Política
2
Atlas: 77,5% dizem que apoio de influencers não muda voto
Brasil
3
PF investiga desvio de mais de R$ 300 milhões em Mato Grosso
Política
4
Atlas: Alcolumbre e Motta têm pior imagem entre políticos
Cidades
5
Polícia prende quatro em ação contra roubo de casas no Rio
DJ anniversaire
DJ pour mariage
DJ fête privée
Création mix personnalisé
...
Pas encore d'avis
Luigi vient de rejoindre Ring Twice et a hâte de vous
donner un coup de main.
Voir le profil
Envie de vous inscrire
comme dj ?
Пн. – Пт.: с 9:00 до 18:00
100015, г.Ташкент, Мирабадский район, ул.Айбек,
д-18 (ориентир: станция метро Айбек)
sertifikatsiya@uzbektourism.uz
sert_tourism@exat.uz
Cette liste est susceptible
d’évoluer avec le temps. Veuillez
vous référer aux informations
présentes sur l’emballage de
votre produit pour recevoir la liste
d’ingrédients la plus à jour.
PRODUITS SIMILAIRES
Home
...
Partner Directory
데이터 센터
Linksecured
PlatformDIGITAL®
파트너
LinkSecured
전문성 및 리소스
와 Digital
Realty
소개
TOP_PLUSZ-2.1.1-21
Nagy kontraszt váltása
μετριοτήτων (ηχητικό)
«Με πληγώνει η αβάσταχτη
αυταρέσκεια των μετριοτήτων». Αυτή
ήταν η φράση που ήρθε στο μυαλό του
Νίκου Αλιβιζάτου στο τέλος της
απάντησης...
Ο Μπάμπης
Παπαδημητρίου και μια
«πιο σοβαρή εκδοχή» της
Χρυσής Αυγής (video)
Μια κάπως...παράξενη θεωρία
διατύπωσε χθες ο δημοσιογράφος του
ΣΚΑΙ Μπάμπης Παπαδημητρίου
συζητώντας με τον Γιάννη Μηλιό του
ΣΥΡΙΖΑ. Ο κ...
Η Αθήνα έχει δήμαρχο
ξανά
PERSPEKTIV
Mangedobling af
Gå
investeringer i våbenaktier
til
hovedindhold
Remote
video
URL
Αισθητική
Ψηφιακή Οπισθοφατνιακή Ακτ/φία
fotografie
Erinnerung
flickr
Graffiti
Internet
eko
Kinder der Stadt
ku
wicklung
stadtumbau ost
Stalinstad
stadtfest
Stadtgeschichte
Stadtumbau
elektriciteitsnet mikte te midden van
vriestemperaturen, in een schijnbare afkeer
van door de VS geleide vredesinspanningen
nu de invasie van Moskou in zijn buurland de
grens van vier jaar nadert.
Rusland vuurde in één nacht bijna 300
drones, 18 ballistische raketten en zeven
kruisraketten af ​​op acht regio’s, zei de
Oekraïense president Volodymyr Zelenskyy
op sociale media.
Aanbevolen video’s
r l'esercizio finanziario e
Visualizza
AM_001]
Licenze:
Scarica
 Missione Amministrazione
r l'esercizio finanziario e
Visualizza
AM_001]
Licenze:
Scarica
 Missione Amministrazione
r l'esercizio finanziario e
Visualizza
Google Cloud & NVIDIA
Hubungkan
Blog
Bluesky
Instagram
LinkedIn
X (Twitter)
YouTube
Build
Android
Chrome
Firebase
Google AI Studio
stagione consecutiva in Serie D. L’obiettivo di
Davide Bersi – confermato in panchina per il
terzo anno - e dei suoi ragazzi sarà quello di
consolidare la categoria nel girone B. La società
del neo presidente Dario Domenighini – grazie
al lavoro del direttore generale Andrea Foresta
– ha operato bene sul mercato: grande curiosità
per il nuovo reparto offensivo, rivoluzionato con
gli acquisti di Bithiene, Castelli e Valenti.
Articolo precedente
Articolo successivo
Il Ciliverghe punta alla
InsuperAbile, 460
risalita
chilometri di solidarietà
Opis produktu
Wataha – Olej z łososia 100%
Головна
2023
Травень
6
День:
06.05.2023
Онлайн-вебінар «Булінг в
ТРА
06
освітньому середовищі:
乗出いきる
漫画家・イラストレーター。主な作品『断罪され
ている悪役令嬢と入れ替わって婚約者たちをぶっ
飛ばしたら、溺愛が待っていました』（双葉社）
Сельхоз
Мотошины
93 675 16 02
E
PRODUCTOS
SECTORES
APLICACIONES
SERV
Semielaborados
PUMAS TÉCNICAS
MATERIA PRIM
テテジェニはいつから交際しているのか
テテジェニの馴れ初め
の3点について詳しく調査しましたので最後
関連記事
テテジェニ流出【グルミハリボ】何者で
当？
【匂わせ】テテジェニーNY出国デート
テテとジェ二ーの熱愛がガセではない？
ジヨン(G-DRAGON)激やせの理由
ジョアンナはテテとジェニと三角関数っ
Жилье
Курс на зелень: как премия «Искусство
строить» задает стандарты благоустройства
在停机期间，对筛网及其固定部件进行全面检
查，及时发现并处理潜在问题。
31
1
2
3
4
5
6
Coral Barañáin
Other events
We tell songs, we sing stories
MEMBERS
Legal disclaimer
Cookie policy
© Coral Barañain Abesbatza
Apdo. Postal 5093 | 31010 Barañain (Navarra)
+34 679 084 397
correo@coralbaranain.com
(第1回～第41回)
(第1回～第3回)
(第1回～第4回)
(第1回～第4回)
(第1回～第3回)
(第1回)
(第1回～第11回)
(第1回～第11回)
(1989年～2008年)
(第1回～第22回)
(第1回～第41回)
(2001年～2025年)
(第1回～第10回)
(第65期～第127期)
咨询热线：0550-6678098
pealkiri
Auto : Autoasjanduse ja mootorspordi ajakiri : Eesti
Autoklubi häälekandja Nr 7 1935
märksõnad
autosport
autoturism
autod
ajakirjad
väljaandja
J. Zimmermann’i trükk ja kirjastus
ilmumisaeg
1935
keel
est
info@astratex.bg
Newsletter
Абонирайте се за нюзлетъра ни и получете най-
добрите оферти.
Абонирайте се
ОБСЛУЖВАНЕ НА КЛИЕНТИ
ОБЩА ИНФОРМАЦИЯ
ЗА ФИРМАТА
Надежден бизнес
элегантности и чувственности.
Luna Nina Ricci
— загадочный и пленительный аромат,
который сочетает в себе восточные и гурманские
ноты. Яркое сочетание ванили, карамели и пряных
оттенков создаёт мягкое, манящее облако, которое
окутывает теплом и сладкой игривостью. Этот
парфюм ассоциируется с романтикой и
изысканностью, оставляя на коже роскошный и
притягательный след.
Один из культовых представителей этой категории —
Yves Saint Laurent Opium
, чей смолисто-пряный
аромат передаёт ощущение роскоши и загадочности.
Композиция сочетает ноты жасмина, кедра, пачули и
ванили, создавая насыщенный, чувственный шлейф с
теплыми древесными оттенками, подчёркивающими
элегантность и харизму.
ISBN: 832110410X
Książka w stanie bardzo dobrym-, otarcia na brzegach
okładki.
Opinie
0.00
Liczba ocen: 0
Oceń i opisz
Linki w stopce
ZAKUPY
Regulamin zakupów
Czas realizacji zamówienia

● The problem: Reproduce all of the items above, swapping each occurrence of "Graffiti" for "Street Art" and leaving everything else unchanged.

● Answer to this exercise:
Política
2
Atlas: 77,5% dizem que apoio de influencers não muda voto
Brasil
3
PF investiga desvio de mais de R$ 300 milhões em Mato Grosso
Política
4
Atlas: Alcolumbre e Motta têm pior imagem entre políticos
Cidades
5
Polícia prende quatro em ação contra roubo de casas no Rio
DJ anniversaire
DJ pour mariage
DJ fête privée
Création mix personnalisé
...
Pas encore d'avis
Luigi vient de rejoindre Ring Twice et a hâte de vous
donner un coup de main.
Voir le profil
Envie de vous inscrire
comme dj ?
Пн. – Пт.: с 9:00 до 18:00
100015, г.Ташкент, Мирабадский район, ул.Айбек,
д-18 (ориентир: станция метро Айбек)
sertifikatsiya@uzbektourism.uz
sert_tourism@exat.uz
Cette liste est susceptible
d’évoluer avec le temps. Veuillez
vous référer aux informations
présentes sur l’emballage de
votre produit pour recevoir la liste
d’ingrédients la plus à jour.
PRODUITS SIMILAIRES
Home
...
Partner Directory
데이터 센터
Linksecured
PlatformDIGITAL®
파트너
LinkSecured
전문성 및 리소스
와 Digital
Realty
소개
TOP_PLUSZ-2.1.1-21
Nagy kontraszt váltása
μετριοτήτων (ηχητικό)
«Με πληγώνει η αβάσταχτη
αυταρέσκεια των μετριοτήτων». Αυτή
ήταν η φράση που ήρθε στο μυαλό του
Νίκου Αλιβιζάτου στο τέλος της
απάντησης...
Ο Μπάμπης
Παπαδημητρίου και μια
«πιο σοβαρή εκδοχή» της
Χρυσής Αυγής (video)
Μια κάπως...παράξενη θεωρία
διατύπωσε χθες ο δημοσιογράφος του
ΣΚΑΙ Μπάμπης Παπαδημητρίου
συζητώντας με τον Γιάννη Μηλιό του
ΣΥΡΙΖΑ. Ο κ...
Η Αθήνα έχει δήμαρχο
ξανά
PERSPEKTIV
Mangedobling af
Gå
investeringer i våbenaktier
til
hovedindhold
Remote
video
URL
Αισθητική
Ψηφιακή Οπισθοφατνιακή Ακτ/φία
fotografie
Erinnerung
flickr
Street Art
Internet
eko
Kinder der Stadt
ku
wicklung
stadtumbau ost
Stalinstad
stadtfest
Stadtgeschichte
Stadtumbau
elektriciteitsnet mikte te midden van
vriestemperaturen, in een schijnbare afkeer
van door de VS geleide vredesinspanningen
nu de invasie van Moskou in zijn buurland de
grens van vier jaar nadert.
Rusland vuurde in één nacht bijna 300
drones, 18 ballistische raketten en zeven
kruisraketten af ​​op acht regio’s, zei de
Oekraïense president Volodymyr Zelenskyy
op sociale media.
Aanbevolen video’s
r l'esercizio finanziario e
Visualizza
AM_001]
Licenze:
Scarica
 Missione Amministrazione
r l'esercizio finanziario e
Visualizza
AM_001]
Licenze:
Scarica
 Missione Amministrazione
r l'esercizio finanziario e
Visualizza
Google Cloud & NVIDIA
Hubungkan
Blog
Bluesky
Instagram
LinkedIn
X (Twitter)
YouTube
Build
Android
Chrome
Firebase
Google AI Studio
stagione consecutiva in Serie D. L’obiettivo di
Davide Bersi – confermato in panchina per il
terzo anno - e dei suoi ragazzi sarà quello di
consolidare la categoria nel girone B. La società
del neo presidente Dario Domenighini – grazie
al lavoro del direttore generale Andrea Foresta
– ha operato bene sul mercato: grande curiosità
per il nuovo reparto offensivo, rivoluzionato con
gli acquisti di Bithiene, Castelli e Valenti.
Articolo precedente
Articolo successivo
Il Ciliverghe punta alla
InsuperAbile, 460
risalita
chilometri di solidarietà
Opis produktu
Wataha – Olej z łososia 100%
Головна
2023
Травень
6
День:
06.05.2023
Онлайн-вебінар «Булінг в
ТРА
06
освітньому середовищі:
乗出いきる
漫画家・イラストレーター。主な作品『断罪され
ている悪役令嬢と入れ替わって婚約者たちをぶっ
飛ばしたら、溺愛が待っていました』（双葉社）
Сельхоз
Мотошины
93 675 16 02
E
PRODUCTOS
SECTORES
APLICACIONES
SERV
Semielaborados
PUMAS TÉCNICAS
MATERIA PRIM
テテジェニはいつから交際しているのか
テテジェニの馴れ初め
の3点について詳しく調査しましたので最後
関連記事
テテジェニ流出【グルミハリボ】何者で
当？
【匂わせ】テテジェニーNY出国デート
テテとジェ二ーの熱愛がガセではない？
ジヨン(G-DRAGON)激やせの理由
ジョアンナはテテとジェニと三角関数っ
Жилье
Курс на зелень: как премия «Искусство
строить» задает стандарты благоустройства
在停机期间，对筛网及其固定部件进行全面检
查，及时发现并处理潜在问题。
31
1
2
3
4
5
6
Coral Barañáin
Other events
We tell songs, we sing stories
MEMBERS
Legal disclaimer
Cookie policy
© Coral Barañain Abesbatza
Apdo. Postal 5093 | 31010 Barañain (Navarra)
+34 679 084 397
correo@coralbaranain.com
(第1回～第41回)
(第1回～第3回)
(第1回～第4回)
(第1回～第4回)
(第1回～第3回)
(第1回)
(第1回～第11回)
(第1回～第11回)
(1989年～2008年)
(第1回～第22回)
(第1回～第41回)
(2001年～2025年)
(第1回～第10回)
(第65期～第127期)
咨询热线：0550-6678098
pealkiri
Auto : Autoasjanduse ja mootorspordi ajakiri : Eesti
Autoklubi häälekandja Nr 7 1935
märksõnad
autosport
autoturism
autod
ajakirjad
väljaandja
J. Zimmermann’i trükk ja kirjastus
ilmumisaeg
1935
keel
est
info@astratex.bg
Newsletter
Абонирайте се за нюзлетъра ни и получете най-
добрите оферти.
Абонирайте се
ОБСЛУЖВАНЕ НА КЛИЕНТИ
ОБЩА ИНФОРМАЦИЯ
ЗА ФИРМАТА
Надежден бизнес
элегантности и чувственности.
Luna Nina Ricci
— загадочный и пленительный аромат,
который сочетает в себе восточные и гурманские
ноты. Яркое сочетание ванили, карамели и пряных
оттенков создаёт мягкое, манящее облако, которое
окутывает теплом и сладкой игривостью. Этот
парфюм ассоциируется с романтикой и
изысканностью, оставляя на коже роскошный и
притягательный след.
Один из культовых представителей этой категории —
Yves Saint Laurent Opium
, чей смолисто-пряный
аромат передаёт ощущение роскоши и загадочности.
Композиция сочетает ноты жасмина, кедра, пачули и
ванили, создавая насыщенный, чувственный шлейф с
теплыми древесными оттенками, подчёркивающими
элегантность и харизму.
ISBN: 832110410X
Książka w stanie bardzo dobrym-, otarcia na brzegach
okładki.
Opinie
0.00
Liczba ocen: 0
Oceń i opisz
Linki w stopce
ZAKUPY
Regulamin zakupów
Czas realizacji zamówienia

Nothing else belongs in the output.